I'm trying to make dummy variables in my input set of the following form: My Input set
So I encoded the categorical data so now my array is of the form: Encoded input set
Next, I would like to make dummy variables using OneHot Encoder. I know that it used to work this way:
onehotencoder = OneHotEncoder(categorical_features = [1])
X = onehotencoder.fit_transform(X).toarray()

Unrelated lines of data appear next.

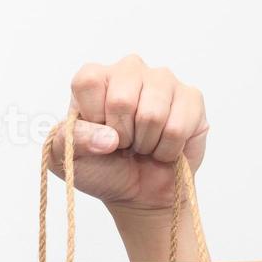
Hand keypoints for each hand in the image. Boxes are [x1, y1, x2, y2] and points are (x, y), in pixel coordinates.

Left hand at [46, 54, 208, 217]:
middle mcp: (129, 70)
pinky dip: (166, 150)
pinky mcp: (191, 98)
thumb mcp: (69, 159)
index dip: (93, 118)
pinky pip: (177, 128)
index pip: (87, 82)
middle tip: (123, 143)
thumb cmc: (101, 168)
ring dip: (144, 144)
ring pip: (152, 115)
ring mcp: (163, 80)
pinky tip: (162, 147)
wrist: (137, 192)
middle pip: (121, 100)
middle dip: (121, 135)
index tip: (97, 133)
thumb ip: (72, 140)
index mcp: (94, 77)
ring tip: (141, 144)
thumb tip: (108, 138)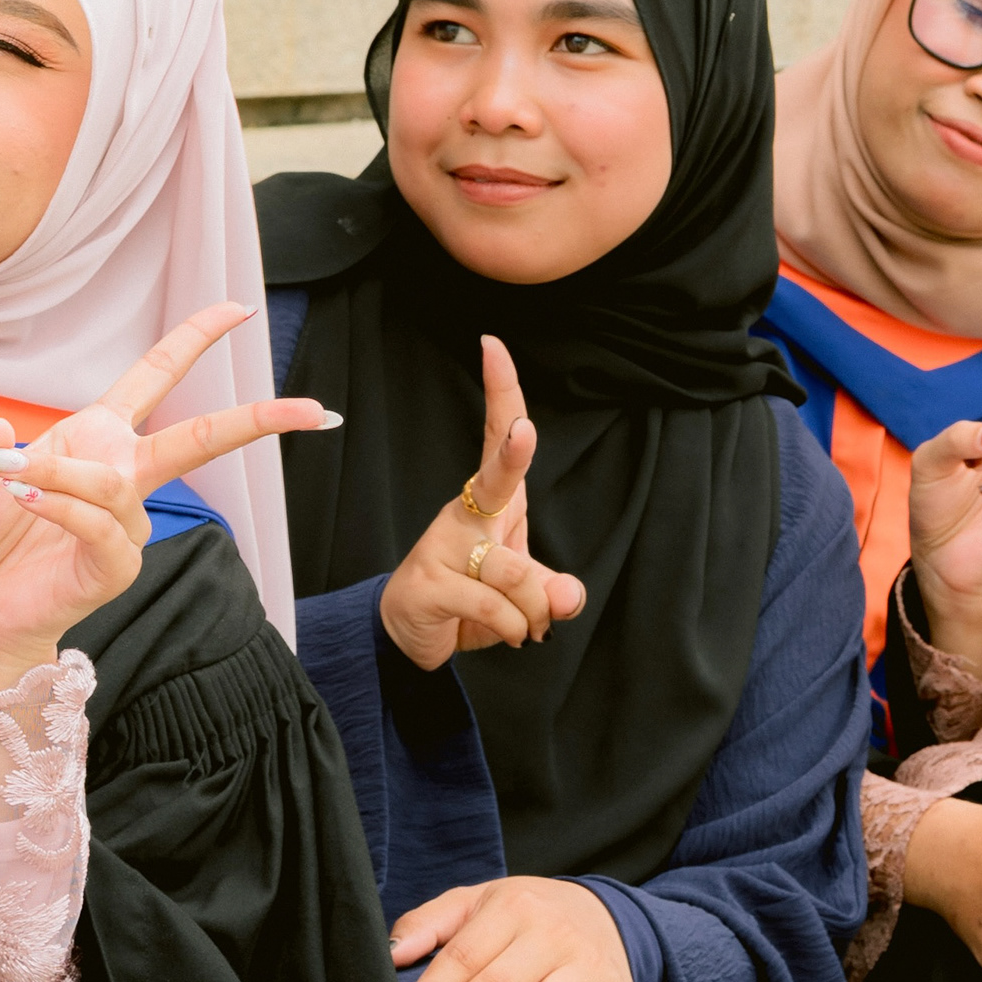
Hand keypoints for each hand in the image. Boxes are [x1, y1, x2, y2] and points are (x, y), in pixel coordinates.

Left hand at [0, 303, 333, 692]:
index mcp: (99, 440)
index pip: (157, 378)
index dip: (195, 340)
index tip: (238, 309)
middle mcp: (123, 476)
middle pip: (201, 438)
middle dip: (258, 420)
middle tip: (315, 410)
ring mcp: (125, 525)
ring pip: (112, 486)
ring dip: (61, 477)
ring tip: (13, 479)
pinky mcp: (115, 566)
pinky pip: (99, 525)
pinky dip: (60, 508)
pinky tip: (26, 503)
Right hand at [378, 335, 586, 670]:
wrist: (414, 635)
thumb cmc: (474, 595)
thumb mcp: (526, 593)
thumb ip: (552, 589)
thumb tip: (567, 595)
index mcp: (491, 502)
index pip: (498, 437)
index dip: (501, 392)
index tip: (492, 346)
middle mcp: (465, 514)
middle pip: (494, 480)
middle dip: (511, 455)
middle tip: (524, 432)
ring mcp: (441, 547)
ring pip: (514, 573)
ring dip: (535, 613)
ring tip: (528, 629)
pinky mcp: (428, 585)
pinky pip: (494, 609)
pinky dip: (512, 630)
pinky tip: (507, 636)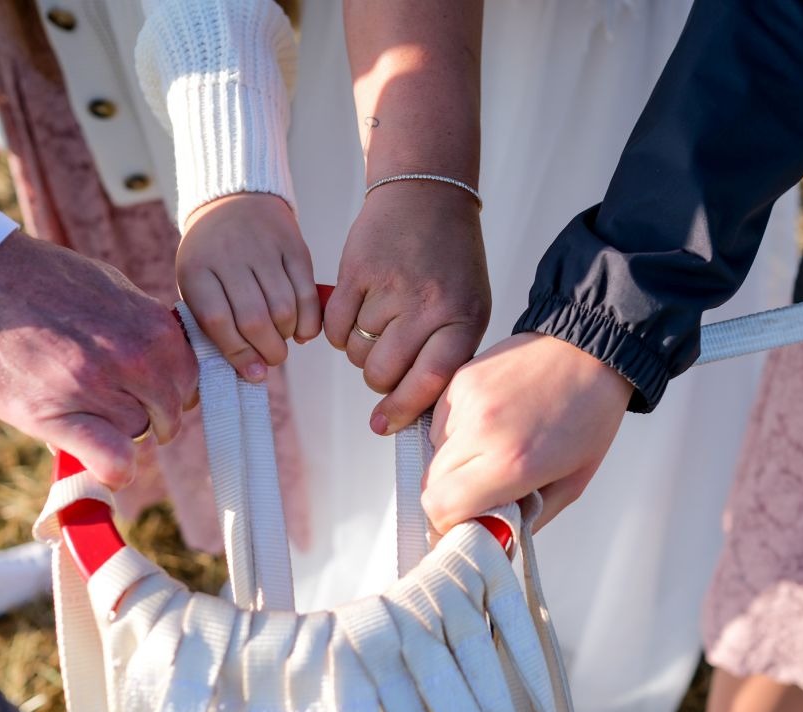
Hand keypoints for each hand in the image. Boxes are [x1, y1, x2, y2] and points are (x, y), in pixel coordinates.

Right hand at [0, 231, 198, 487]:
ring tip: (80, 402)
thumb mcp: (113, 288)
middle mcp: (135, 357)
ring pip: (137, 432)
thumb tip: (171, 361)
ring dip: (116, 429)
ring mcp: (96, 387)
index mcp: (154, 328)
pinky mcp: (56, 415)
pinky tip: (100, 460)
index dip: (170, 389)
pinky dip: (113, 469)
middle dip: (147, 411)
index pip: (190, 380)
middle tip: (108, 399)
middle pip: (168, 411)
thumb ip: (147, 327)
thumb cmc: (43, 282)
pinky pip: (113, 461)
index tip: (147, 390)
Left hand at [177, 193, 319, 381]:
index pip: (217, 321)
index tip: (253, 373)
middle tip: (272, 360)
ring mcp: (263, 249)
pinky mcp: (294, 246)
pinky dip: (309, 321)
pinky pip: (307, 293)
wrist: (235, 201)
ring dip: (287, 337)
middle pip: (254, 319)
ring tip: (282, 340)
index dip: (238, 353)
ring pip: (284, 309)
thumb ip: (213, 324)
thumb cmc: (212, 258)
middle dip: (268, 351)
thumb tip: (249, 371)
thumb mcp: (198, 283)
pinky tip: (303, 331)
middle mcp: (229, 256)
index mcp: (196, 270)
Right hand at [324, 182, 489, 434]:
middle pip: (383, 372)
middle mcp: (427, 303)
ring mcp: (389, 286)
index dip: (404, 409)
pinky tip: (357, 312)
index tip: (384, 425)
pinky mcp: (355, 271)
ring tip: (378, 325)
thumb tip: (413, 410)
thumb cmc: (450, 261)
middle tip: (384, 362)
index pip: (430, 378)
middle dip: (378, 379)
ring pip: (356, 353)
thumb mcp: (468, 306)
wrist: (426, 196)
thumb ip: (446, 354)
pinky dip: (338, 333)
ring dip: (360, 351)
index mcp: (462, 317)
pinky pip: (333, 329)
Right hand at [424, 333, 633, 532]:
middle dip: (452, 497)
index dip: (449, 525)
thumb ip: (527, 518)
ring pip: (433, 454)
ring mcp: (465, 402)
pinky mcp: (459, 381)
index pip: (441, 509)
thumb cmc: (589, 417)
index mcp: (512, 462)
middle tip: (481, 492)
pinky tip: (488, 424)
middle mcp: (481, 431)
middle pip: (429, 486)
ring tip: (491, 450)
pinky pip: (439, 423)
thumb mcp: (572, 484)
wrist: (590, 352)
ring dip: (454, 463)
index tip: (468, 523)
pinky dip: (456, 434)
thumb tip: (491, 535)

But now the OneHotEncoder class works a bit different and I can't figure out how to adjust it to my dataset so it works exactly this way. My code:
import numpy as np
import pandas as pd
dataset = pd.DataFrame(
{'RowNumber': [1, 2, 3, 4, 5],
'CustomerId': [602, 311, 304, 354, 888],
'Surname': ['Har', 'Hil', 'Oni', 'Bon', 'Mit'],
'CreditScore': [619, 608, 502, 699, 850],
'Geography': ['FR', 'ES', 'FR', 'FR', 'ES'],
'Gender': ['F', 'F', 'F', 'F', 'F'],
'Age': [42, 41, 42, 39, 43],
'Tenure': [2, 1, 8, 0, 2]})
X = dataset.iloc[:, 3 : -1].values
y= dataset.iloc[:, -1].values
# Encoding categorical data
from sklearn.preprocessing import LabelEncoder
le = LabelEncoder()
X[:, 1] = le.fit_transform(X[:, 1])
X[:, 2] = le.fit_transform(X[:, 2])
# Making dummy variables
from sklearn.preprocessing import OneHotEncoder
ohe = OneHotEncoder()
Thank you in advance!